◆ **Provided passage**

# VEPRO Template: best practice for microphones and enabled tracks



## marcodistefano (Apr 30, 2018)

Hi All,

I have built a huge orchestral template.
Till now I have saved a new file for each composition, so mic settings and other stuff were saved in it.

But, I would like to move to the situation where I have only one template, always open which I use for any composition. Since I have only 32 gb or ram I use to enable in VEPRO only the tracks and mics I really use.

Question:
What is the best practice to save mic position, enabled track and other kontakt properties so that when I switch composition the template get loaded with the correct information?

I have seen that this is not done (for example mics don' get updated)
What do you use to do?
Should I use CC automation for each controller to ensure it is correctly saved in the project and then loaded?

Thanks!
Marco


----------



## dog1978 (Apr 30, 2018)

Use the function "Decouple". And I save the project with it'S own settings. Set's all.


----------



## marcodistefano (May 1, 2018)

dog1978 said:


> Use the function "Decouple". And I save the project with it'S own settings. Set's all.


Thanks for the reply but I think it does not help me

I want to have one single vienna template file that I keep open and once I switch composition it automatically enables the track in VEPRO
it seems that this information is not part of the project, then when opening the cubase project all tracks stays disabled


----------

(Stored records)
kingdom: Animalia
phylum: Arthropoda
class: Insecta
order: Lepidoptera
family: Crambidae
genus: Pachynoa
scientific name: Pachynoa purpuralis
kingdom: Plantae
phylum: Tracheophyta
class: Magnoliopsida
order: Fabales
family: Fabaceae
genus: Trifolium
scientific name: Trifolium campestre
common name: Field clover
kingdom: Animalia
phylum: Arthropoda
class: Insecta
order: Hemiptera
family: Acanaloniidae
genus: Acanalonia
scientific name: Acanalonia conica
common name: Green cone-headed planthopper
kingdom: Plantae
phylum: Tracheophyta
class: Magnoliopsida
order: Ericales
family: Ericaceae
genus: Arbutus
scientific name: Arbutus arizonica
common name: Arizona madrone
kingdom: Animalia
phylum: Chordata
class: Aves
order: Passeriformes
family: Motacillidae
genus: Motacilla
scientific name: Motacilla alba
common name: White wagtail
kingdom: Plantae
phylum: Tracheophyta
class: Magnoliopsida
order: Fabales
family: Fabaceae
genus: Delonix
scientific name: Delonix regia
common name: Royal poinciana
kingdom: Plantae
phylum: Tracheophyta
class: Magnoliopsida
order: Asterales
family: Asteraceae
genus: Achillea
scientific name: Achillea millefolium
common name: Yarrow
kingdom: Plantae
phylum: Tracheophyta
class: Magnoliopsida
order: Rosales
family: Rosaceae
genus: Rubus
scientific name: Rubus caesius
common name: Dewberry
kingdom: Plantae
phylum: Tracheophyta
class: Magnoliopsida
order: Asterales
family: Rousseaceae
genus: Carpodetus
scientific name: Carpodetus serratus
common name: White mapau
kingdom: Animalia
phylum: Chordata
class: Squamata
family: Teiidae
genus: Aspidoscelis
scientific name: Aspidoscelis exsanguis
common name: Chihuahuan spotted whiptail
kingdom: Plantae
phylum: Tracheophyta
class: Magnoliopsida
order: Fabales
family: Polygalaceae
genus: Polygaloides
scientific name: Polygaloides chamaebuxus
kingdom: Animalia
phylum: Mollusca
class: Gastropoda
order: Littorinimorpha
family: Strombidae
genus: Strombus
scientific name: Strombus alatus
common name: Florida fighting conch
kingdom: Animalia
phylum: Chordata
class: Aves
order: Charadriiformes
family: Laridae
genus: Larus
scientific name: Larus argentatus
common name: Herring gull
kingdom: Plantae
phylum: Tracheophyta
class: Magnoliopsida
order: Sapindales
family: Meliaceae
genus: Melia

◆ **What is asked**
1. In the VEPRO template thread, what function does dog1978 recommend?
2. Write out the stretch of the VEPRO template thread from "What do you" through "dog1978 (Apr 30, 2018)".

◆ **Expected results**
1. The "Decouple" function.

2.
What do you use to do?
Should I use CC automation for each controller to ensure it is correctly saved in the project and then loaded?

Thanks!
Marco


----------



## dog1978 (Apr 30, 2018)